• Written task: Across all lines of the entries, tally those with the word "Collars" in them. The reply is the tally, by itself.

• Information provided:
>>>>

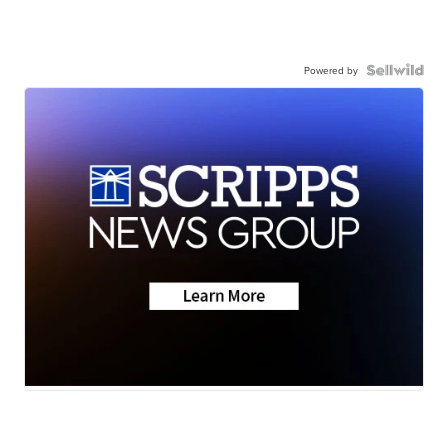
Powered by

<<<<
>>>>

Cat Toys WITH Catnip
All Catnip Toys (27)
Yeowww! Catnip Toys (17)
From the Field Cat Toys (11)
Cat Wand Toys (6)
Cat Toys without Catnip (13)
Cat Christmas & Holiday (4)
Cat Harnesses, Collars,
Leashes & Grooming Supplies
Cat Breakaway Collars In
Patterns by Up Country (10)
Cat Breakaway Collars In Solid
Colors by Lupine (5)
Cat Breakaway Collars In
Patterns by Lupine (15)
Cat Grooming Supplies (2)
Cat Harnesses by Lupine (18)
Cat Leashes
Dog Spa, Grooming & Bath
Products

<<<<
>>>>

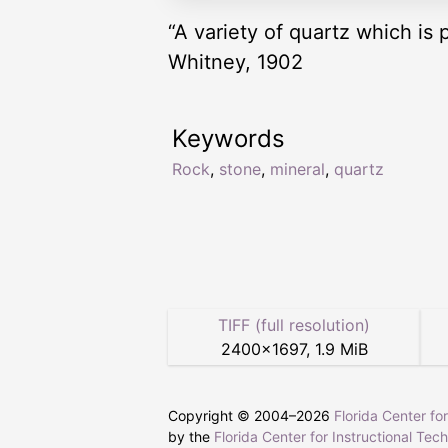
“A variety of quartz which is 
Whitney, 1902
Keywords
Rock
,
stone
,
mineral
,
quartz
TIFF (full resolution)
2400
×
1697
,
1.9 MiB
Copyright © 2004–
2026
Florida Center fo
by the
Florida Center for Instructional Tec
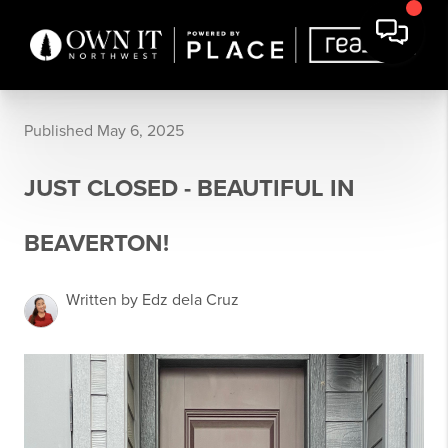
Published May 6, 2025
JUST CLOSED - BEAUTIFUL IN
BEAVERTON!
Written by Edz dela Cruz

<<<<

• Answer space: 4